December 10, 2010
Smart Reader is a text classifier that uses a naive Bayes algorithm with a trained language model to recognize the category to which a text file belongs by computing the probabilities of all its features.
- I used a Bayesian network to create a bag-of-words model of 23,357 conditionally independent features per category.
- The naive Bayes algorithm assumes that the probabilities are conditionally independent even if they are not, hence the term naive.
- I used Laplacian smoothing to account for features that were absent from the training data set to create a more complete, and hopefully accurate, model.
Statistical algorithms and Bayesian networks are emerging as an effective way to solve AI problems in general and specifically those in natural language. They are used to recognize speech by inferring hidden Markov models and in text classification tasks such as language identification, spam filtering, sentiment analysis for film or product reviews, as well as text mining and machine learning.
Technology Used Block Diagram
Evaluation of Results
I was able to correctly classify 7 out of 10 test files which are similar to the ones on which the classifier was trained.
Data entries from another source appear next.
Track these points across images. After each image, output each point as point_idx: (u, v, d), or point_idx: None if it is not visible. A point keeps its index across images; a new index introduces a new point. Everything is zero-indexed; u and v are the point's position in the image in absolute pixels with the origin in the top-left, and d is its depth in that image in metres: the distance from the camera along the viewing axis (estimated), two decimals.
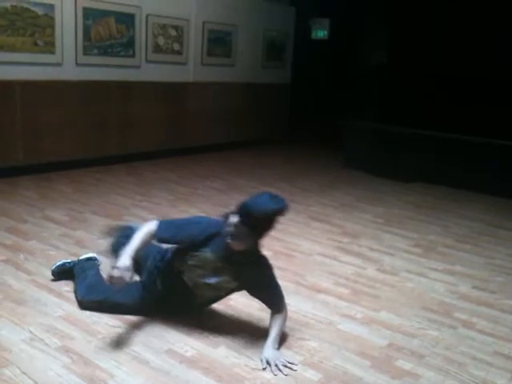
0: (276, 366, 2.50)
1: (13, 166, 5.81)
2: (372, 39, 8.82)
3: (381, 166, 7.18)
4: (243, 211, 2.50)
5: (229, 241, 2.56)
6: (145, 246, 2.68)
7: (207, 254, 2.65)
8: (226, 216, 2.60)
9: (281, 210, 2.51)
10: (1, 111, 5.61)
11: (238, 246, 2.57)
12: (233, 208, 2.60)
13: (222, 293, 2.82)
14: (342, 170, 7.58)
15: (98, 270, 3.19)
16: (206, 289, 2.74)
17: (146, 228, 2.67)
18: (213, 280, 2.69)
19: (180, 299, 2.84)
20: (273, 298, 2.77)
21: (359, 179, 7.05)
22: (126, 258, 2.53)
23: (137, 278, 2.88)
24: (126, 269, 2.50)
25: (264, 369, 2.50)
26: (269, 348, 2.61)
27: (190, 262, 2.69)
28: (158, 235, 2.68)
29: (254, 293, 2.79)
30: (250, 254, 2.64)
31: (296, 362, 2.57)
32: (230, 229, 2.53)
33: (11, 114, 5.71)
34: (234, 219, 2.52)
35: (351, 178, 7.12)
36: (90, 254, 3.37)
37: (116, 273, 2.48)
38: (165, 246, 2.85)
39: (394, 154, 7.05)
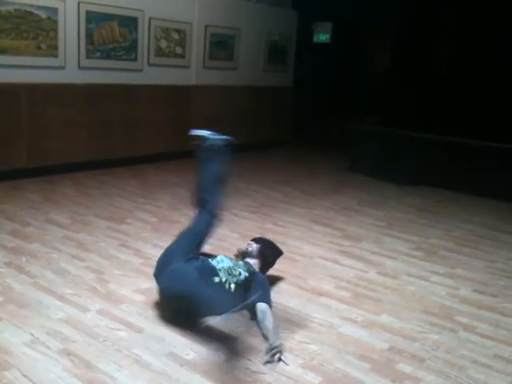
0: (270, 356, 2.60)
1: (16, 169, 5.84)
2: (374, 42, 8.85)
3: (383, 169, 7.19)
4: (263, 244, 3.52)
5: (248, 257, 3.44)
6: None
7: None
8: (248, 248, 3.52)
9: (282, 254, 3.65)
10: (4, 114, 5.64)
11: (252, 261, 3.40)
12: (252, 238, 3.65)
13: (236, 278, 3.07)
14: (345, 173, 7.58)
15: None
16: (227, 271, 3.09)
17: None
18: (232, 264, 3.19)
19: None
20: (267, 295, 3.09)
21: (361, 182, 7.05)
22: None
23: None
24: None
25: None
26: (270, 340, 2.70)
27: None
28: None
29: (255, 286, 3.09)
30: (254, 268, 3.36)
31: (288, 362, 2.60)
32: (251, 249, 3.46)
33: (14, 116, 5.73)
34: (256, 246, 3.47)
35: (353, 181, 7.12)
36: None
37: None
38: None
39: (396, 157, 7.05)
I expect its accuracy to decrease as the text it's classifying differs from the training set for two reasons. First, the training set consists of Reuters' newswires; therefore, the language model does not consider categories that are inconsistent with the 78 business wire ones. Second, this classifier does not account for words it has not seen previously and therefore does not learn. It throws away features that were not included in the training data set.
This project forced me to carefully evaluate the benefits of the naive Bayes approach to text classification. I realized that the entire process is dependent upon the data set. This inductive approach is valid as it allows for accurate language models given enough data. However, after listening to Marvin Minsky's talk I doubt that it could be considered truly intelligent as there is not anything in the algorithm or model that expects a particular outcome. It merely yields the most likely one.